Potensi besar pemuda sebagai generasi penerus juga dapat melemah ketika lingkungan sosial justru membentuk mereka jauh dari tujuan hidup yang hakiki. Arus hiburan, budaya konsumtif, serta gaya hidup yang tidak berlandaskan nilai agama dapat membuat generasi muda kehilangan arah dan jati diri.
Selain itu, negara yang seharusnya hadir memberikan perlindungan dan pelayanan bagi generasi muda sering kali belum mampu menyelesaikan akar persoalan yang ada. Bahkan, Gen Z tidak jarang mendapatkan stigma sebagai generasi yang lemah, padahal mereka tumbuh dalam kondisi zaman yang penuh tantangan.
Namun, di balik kecemasan tersebut terdapat potensi besar. Sikap kritis dan keinginan mencari perubahan dapat menjadi awal kebangkitan generasi muda. Jika diarahkan dengan pemahaman yang benar, energi perubahan Gen Z dapat menjadi kekuatan besar bagi perbaikan masyarakat.
Membangun Generasi dengan Islam
Islam memandang pemuda sebagai bagian penting dalam perubahan peradaban. Krisis yang melanda manusia membutuhkan solusi yang menyentuh akar persoalan, bukan hanya memperbaiki dampak permukaan.
Islam hadir sebagai agama yang mengatur seluruh aspek kehidupan dan membawa rahmat bagi seluruh manusia. Allah SWT berfirman:
“Dan tidaklah Kami mengutus engkau (Muhammad), melainkan untuk menjadi rahmat bagi seluruh alam.” (QS. Al-Anbiya: 107)
Penerapan nilai-nilai Islam dalam kehidupan akan menghadirkan arah hidup yang jelas, karena manusia tidak hanya dinilai dari pencapaian materi, tetapi dari ketaatan kepada Allah dan kebermanfaatannya bagi sesama.

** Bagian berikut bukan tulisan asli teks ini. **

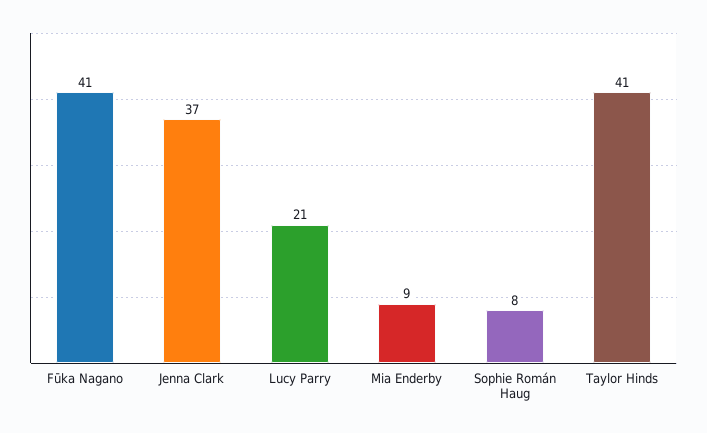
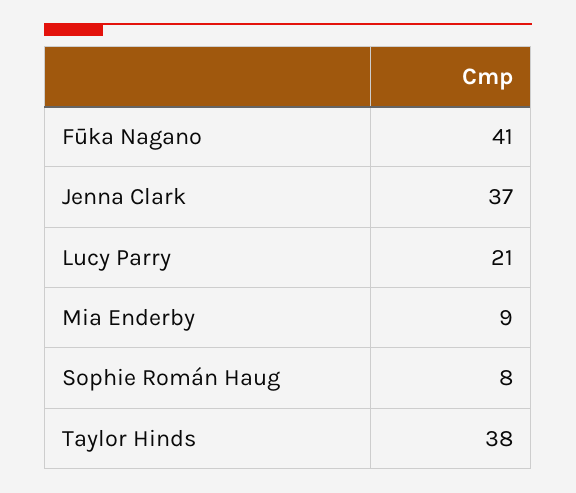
Taylor Hinds: 41 -> 38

Dalam sejarah Islam, generasi muda memiliki peran besar dalam membangun peradaban. Mereka tumbuh dengan kepribadian Islam yang kuat, memiliki ilmu, serta menguasai berbagai bidang keilmuan. Pemuda tidak hanya menjadi objek perubahan, tetapi menjadi penggerak perubahan.
Islam juga menempatkan negara sebagai pihak yang bertanggung jawab dalam mengurus rakyat. Negara hadir untuk menjamin kebutuhan masyarakat, memberikan pendidikan, menjaga keamanan, serta menciptakan lingkungan yang mendukung tumbuhnya generasi berkualitas.

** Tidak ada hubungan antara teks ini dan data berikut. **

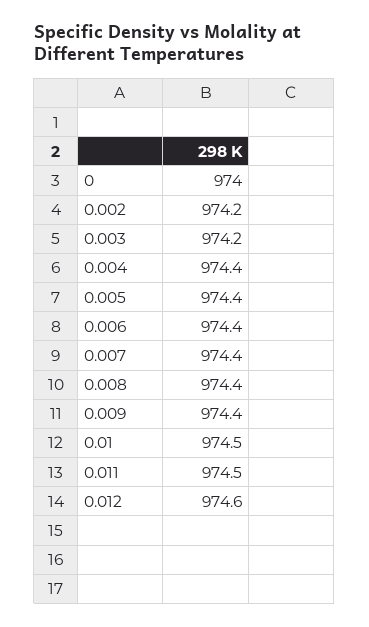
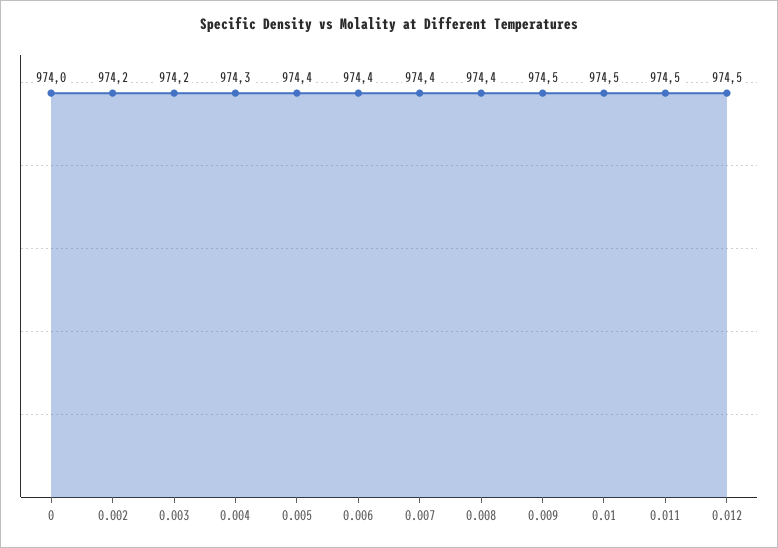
0.004: 974.4 -> 974.3
0.009: 974.4 -> 974.5
0.012: 974.6 -> 974.5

Dalam pandangan sebagian umat Islam, penerapan Islam secara menyeluruh melalui institusi negara Islam (Khilafah) menjadi jalan untuk menghadirkan sistem yang berlandaskan aturan Allah dan menjadikan kemaslahatan umat sebagai tujuan utama.
Karena itu, Gen Z perlu diarahkan agar tidak berhenti pada rasa cemas dan kritik semata, tetapi mampu membangun kesadaran dan mengambil peran dalam perubahan. Dengan menjadikan Islam sebagai pedoman hidup, generasi muda dapat memiliki visi besar untuk membangun masa depan yang lebih baik. Masa depan emas bukan hanya impian, tetapi dapat diwujudkan melalui generasi yang memiliki ilmu, keimanan, kepedulian terhadap umat, dan semangat perjuangan.